Dataset entries:
-------------------------

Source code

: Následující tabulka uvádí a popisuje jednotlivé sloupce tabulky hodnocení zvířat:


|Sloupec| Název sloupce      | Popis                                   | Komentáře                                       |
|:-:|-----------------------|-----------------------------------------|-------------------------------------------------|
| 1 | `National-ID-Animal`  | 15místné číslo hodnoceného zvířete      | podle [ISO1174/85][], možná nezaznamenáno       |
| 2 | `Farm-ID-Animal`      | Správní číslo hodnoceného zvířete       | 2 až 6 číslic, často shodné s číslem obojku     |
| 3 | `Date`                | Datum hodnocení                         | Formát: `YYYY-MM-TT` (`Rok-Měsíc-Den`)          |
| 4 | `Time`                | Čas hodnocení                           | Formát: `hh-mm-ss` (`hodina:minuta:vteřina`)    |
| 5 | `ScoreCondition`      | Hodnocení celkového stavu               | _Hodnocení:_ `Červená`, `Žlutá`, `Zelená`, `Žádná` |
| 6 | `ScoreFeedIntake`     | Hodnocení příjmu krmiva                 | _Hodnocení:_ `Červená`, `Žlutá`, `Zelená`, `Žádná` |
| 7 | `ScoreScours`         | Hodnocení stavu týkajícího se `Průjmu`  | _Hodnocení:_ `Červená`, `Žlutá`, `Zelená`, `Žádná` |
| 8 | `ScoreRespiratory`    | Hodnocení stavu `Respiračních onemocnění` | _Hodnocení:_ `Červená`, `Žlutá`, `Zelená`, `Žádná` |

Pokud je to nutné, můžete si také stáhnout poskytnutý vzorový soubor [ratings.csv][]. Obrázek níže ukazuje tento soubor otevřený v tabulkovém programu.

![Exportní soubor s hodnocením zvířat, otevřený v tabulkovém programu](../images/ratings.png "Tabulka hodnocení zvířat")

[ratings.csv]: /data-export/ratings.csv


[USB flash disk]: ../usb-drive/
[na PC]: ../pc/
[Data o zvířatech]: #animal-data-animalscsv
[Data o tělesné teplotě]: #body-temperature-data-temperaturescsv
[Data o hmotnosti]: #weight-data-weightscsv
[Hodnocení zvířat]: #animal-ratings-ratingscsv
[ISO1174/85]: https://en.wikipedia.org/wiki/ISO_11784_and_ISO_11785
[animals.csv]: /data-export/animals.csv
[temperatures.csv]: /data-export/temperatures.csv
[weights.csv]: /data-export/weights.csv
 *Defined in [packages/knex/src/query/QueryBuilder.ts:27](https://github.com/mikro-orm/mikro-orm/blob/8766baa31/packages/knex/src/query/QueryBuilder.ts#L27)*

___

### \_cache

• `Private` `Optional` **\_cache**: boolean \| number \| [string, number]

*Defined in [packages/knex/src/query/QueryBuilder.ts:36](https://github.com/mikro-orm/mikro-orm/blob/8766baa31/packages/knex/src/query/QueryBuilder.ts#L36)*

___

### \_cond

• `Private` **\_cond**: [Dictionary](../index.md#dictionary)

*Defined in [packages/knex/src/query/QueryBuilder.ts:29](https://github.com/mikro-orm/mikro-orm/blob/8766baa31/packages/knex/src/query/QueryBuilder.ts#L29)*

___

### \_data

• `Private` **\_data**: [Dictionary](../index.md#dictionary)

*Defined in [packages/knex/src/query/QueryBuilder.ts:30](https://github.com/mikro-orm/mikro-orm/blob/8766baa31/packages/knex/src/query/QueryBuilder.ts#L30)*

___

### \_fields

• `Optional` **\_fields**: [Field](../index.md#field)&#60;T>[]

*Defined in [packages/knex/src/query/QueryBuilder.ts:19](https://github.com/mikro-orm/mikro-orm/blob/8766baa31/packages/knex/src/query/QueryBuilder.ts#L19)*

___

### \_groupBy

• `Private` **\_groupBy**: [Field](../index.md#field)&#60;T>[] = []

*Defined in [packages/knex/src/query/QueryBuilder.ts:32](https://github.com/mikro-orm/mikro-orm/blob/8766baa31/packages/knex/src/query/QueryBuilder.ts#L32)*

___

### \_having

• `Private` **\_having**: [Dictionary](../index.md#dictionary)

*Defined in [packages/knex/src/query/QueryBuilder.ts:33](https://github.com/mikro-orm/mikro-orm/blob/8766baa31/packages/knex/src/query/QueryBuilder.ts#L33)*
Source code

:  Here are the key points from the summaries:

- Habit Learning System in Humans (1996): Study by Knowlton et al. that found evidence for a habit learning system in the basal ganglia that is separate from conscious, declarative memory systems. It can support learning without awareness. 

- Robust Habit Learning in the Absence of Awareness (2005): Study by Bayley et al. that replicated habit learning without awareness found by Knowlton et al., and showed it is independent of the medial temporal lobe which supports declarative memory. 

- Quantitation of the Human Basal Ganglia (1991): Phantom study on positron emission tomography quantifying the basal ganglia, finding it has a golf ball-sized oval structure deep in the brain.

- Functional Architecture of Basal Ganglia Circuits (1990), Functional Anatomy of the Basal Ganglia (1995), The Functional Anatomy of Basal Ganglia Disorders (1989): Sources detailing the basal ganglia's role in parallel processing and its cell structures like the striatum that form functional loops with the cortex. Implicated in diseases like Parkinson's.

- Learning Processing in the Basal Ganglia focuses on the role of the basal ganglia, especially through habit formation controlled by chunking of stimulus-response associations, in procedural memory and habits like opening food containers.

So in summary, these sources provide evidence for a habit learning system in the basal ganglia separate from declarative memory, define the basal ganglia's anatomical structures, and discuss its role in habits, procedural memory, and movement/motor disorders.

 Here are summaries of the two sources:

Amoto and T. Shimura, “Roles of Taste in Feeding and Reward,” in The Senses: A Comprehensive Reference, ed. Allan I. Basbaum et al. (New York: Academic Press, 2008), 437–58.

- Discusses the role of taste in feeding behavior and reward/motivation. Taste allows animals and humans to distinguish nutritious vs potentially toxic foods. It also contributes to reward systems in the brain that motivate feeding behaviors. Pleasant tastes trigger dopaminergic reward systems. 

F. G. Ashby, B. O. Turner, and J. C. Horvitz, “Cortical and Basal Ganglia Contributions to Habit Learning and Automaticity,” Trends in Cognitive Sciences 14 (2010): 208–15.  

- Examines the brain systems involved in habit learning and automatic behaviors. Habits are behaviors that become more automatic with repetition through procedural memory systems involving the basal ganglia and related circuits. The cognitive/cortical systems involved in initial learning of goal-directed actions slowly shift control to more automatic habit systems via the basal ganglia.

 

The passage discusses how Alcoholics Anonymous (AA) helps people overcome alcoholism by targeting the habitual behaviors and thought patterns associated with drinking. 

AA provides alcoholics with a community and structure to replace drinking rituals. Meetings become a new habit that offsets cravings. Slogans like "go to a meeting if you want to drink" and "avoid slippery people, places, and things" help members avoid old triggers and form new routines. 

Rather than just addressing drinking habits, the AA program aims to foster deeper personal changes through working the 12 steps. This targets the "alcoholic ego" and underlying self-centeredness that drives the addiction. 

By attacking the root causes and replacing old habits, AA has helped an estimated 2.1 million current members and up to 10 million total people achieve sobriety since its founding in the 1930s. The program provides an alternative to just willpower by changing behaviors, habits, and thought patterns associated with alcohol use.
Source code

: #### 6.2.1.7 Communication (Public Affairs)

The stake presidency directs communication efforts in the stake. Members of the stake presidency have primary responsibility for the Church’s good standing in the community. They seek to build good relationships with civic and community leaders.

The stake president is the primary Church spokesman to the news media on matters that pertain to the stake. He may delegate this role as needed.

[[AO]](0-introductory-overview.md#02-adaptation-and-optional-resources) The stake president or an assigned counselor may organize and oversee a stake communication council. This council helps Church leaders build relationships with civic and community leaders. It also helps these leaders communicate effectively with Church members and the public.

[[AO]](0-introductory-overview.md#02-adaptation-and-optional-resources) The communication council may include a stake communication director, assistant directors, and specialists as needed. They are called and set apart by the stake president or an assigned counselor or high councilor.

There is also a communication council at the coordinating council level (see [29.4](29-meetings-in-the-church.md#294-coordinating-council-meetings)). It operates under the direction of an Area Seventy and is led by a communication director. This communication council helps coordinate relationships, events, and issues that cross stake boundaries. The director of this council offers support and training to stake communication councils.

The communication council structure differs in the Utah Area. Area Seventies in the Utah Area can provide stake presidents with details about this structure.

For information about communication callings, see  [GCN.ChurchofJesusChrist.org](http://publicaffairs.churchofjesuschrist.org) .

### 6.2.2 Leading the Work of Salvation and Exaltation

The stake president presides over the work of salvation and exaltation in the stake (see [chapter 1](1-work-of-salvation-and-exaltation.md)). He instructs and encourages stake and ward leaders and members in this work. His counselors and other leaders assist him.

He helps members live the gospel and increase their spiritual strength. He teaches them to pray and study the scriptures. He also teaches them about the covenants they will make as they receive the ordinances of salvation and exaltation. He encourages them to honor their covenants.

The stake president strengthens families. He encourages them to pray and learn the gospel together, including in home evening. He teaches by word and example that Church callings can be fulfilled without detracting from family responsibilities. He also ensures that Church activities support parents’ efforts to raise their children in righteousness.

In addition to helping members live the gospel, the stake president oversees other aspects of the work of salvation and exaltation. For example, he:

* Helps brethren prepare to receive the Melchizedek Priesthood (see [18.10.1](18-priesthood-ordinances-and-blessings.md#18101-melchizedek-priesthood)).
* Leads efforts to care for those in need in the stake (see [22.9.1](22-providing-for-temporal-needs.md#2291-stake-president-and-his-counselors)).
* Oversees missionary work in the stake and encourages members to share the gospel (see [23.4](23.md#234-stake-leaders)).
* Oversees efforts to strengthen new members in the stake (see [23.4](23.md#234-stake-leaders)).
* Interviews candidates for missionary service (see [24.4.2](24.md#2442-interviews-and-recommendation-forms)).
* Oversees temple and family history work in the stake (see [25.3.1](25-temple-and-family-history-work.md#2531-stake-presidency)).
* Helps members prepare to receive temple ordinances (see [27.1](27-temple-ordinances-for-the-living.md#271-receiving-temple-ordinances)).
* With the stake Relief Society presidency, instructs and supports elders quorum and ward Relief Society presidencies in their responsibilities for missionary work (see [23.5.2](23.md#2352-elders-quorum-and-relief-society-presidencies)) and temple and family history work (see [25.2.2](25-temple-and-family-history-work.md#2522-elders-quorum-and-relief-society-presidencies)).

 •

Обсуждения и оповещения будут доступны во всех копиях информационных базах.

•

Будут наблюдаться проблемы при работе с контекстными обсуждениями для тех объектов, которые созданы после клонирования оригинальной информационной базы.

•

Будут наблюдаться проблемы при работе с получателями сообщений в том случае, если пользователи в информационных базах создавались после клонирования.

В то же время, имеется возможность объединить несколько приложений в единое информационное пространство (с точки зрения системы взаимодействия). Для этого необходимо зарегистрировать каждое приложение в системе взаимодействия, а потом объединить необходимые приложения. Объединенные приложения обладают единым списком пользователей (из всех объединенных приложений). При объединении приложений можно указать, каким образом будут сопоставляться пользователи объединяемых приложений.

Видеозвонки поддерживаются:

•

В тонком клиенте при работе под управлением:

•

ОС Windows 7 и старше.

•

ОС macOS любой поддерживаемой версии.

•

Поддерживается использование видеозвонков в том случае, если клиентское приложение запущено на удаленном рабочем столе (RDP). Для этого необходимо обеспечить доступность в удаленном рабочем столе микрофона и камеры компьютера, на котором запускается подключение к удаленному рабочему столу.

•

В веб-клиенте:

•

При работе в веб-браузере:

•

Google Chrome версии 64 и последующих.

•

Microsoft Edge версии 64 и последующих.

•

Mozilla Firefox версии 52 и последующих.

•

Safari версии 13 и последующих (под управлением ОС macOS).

-------------------------

To do:
Would you state how many lines of the data above hold the string "информационных"? Reply with the number alone.

Completed exercise:
2